Bio: Rebecca Wilford is a Staff Safety Engineer. She built strong technical experience in the rapidly evolving motorsports industry, before pivoting to safety, supporting testing and AV trials at TRL and then joining the safety team at Oxa and leading the safety application activities. 



Bio:Norina Ratiu is a Principal Safety Engineer and is an established name in the safety engineering community, built up from over 10 years automotive safety experience in both engineering and leadership roles and demonstrated across a range of safety critical products from diverse systems to whole vehicles and through her work in the MISRA Safety Case guidelines.
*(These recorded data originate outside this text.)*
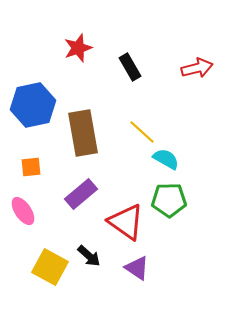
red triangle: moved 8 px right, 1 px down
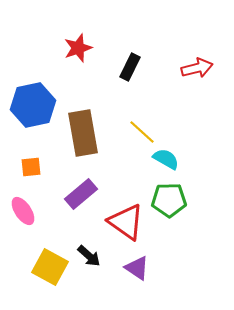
black rectangle: rotated 56 degrees clockwise
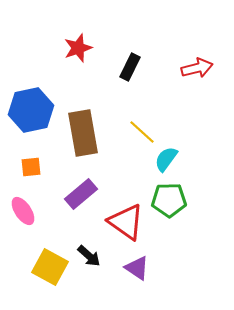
blue hexagon: moved 2 px left, 5 px down
cyan semicircle: rotated 84 degrees counterclockwise
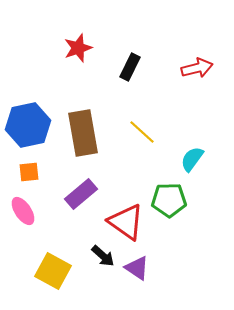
blue hexagon: moved 3 px left, 15 px down
cyan semicircle: moved 26 px right
orange square: moved 2 px left, 5 px down
black arrow: moved 14 px right
yellow square: moved 3 px right, 4 px down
Andy Whalley, BAE Systems - 'Keeping an Operational Safety Case Alive and Well'

Abstract: Keeping an Operational Safety Case current is essential in ensuring that an Operation remains safe. In this presentation, the use of Operational Safety Cases in the Defence Air Environment will be explored, with a focus on the development of a Safety Case and how the maturity of evidence from Concept of an Aircraft through to Out-of-Service is essential in underpinning the Arguments made through-life. It will also touch on the future challenges posed by emerging technologies that have the potential to disrupt a Safety Case

Bio: Andy Whalley is the Air System Safety Case Manager within the Air Sector of BAE Systems. He has worked in various Safety related roles in his career of almost 20 years with BAE Systems, from providing Independent Safety Assurance to supporting operators with the resolution of safety related issues, as well as leading the development and introduction of a novel SMS assessment tool across the Air Sector. Andy is currently responsible for the development and management of Operational Safety Cases for Hawk and Typhoon aircraft, as well as maturing future Safety Cases for aircraft such as Tempest and various R&D projects.
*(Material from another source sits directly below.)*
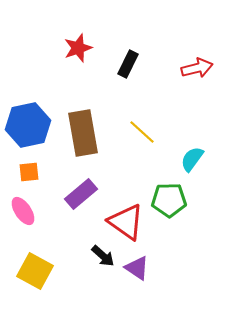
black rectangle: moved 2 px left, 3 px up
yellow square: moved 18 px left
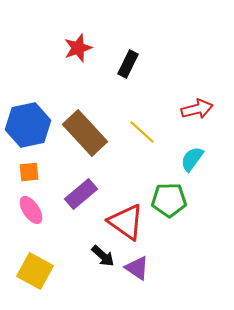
red arrow: moved 41 px down
brown rectangle: moved 2 px right; rotated 33 degrees counterclockwise
pink ellipse: moved 8 px right, 1 px up
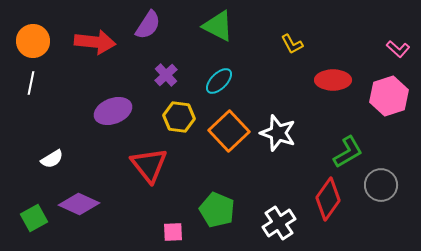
Sean White, NHS England - 'Addressing the Challenges of Evidence in Healthcare IT'

Abstract: Addressing the Challenges of Evidence in Healthcare IT provides an introduction to the safety management of digital technology in the NHS and highlights some of the challenges experienced in evidencing the safety of unregulated products.  It discusses the nature of the evidence that would be required to counter these challenges and explains some of the strategies employed to improve the “state of the art” in digital healthcare.
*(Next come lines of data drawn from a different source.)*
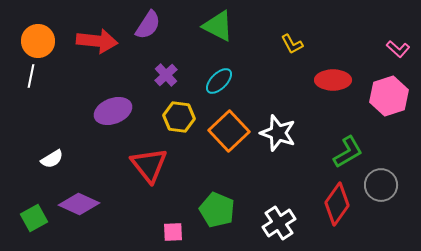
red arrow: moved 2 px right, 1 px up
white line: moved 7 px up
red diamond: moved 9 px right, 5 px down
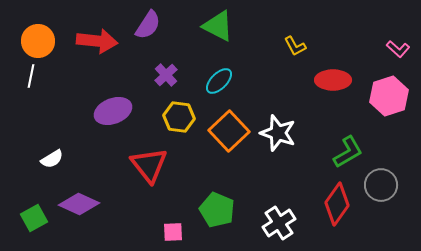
yellow L-shape: moved 3 px right, 2 px down
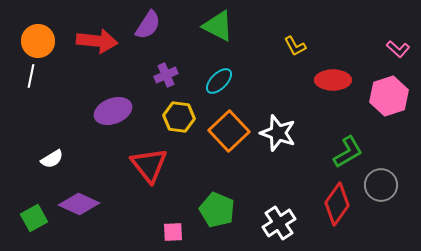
purple cross: rotated 20 degrees clockwise
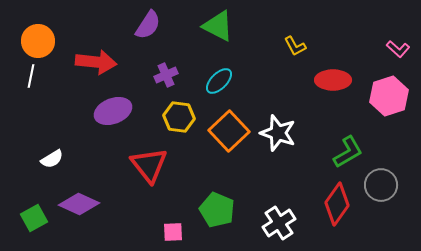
red arrow: moved 1 px left, 21 px down
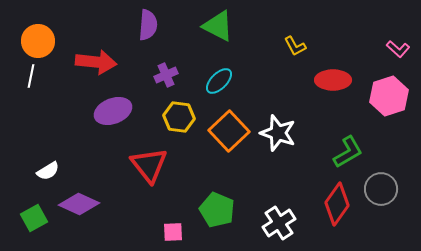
purple semicircle: rotated 28 degrees counterclockwise
white semicircle: moved 4 px left, 12 px down
gray circle: moved 4 px down
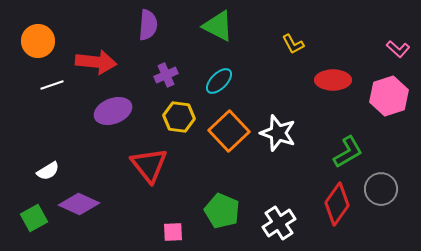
yellow L-shape: moved 2 px left, 2 px up
white line: moved 21 px right, 9 px down; rotated 60 degrees clockwise
green pentagon: moved 5 px right, 1 px down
Bio: Sean is a Safety Engineering Manager at NHS England. He joined the organisation 14 years ago having previously worked as a safety engineer in the aerospace domain. He is the author and maintenance manager for the two risk management standards used in the NHS (DCB 0129 / 0160) and led the 2021 revision to the 80001-1 standard. He has worked on the development and delivery of the national portfolio of training. He is currently working in a strategic role, researching the use of AI in healthcare applications and the challenges associated with effective assurance. He also supports the safety assurance of national services such as the Electronic Prescription Service and cancer screening services. He has recently completed a research MSc in Computer Science, focusing on hazard identification and description.


Helen Wright, Leonardo - 'Safety Evidence: The Good, the Bad and the Ugly'

Abstract: The production and management of evidence to support the safety argument is often overlooked. This can lead to a variance in the quality of evidence produced and can ultimately impact the confidence in claims asserted in the safety case report. In this talk I will seek to describe some of the challenges faced when reviewing safety evidence  with reference to past projects, and discuss opportunities to address the sufficiency of the evidence component of the safety argument. 

Bio: Helen is a Chartered Engineer and Fellow of the Royal Aeronautical Society. Over the past 20 years she has worked in system safety and safety risk management predominantly in the civil and military aerospace domain. Her work has covered development projects through to entry into service and in-service safety cases.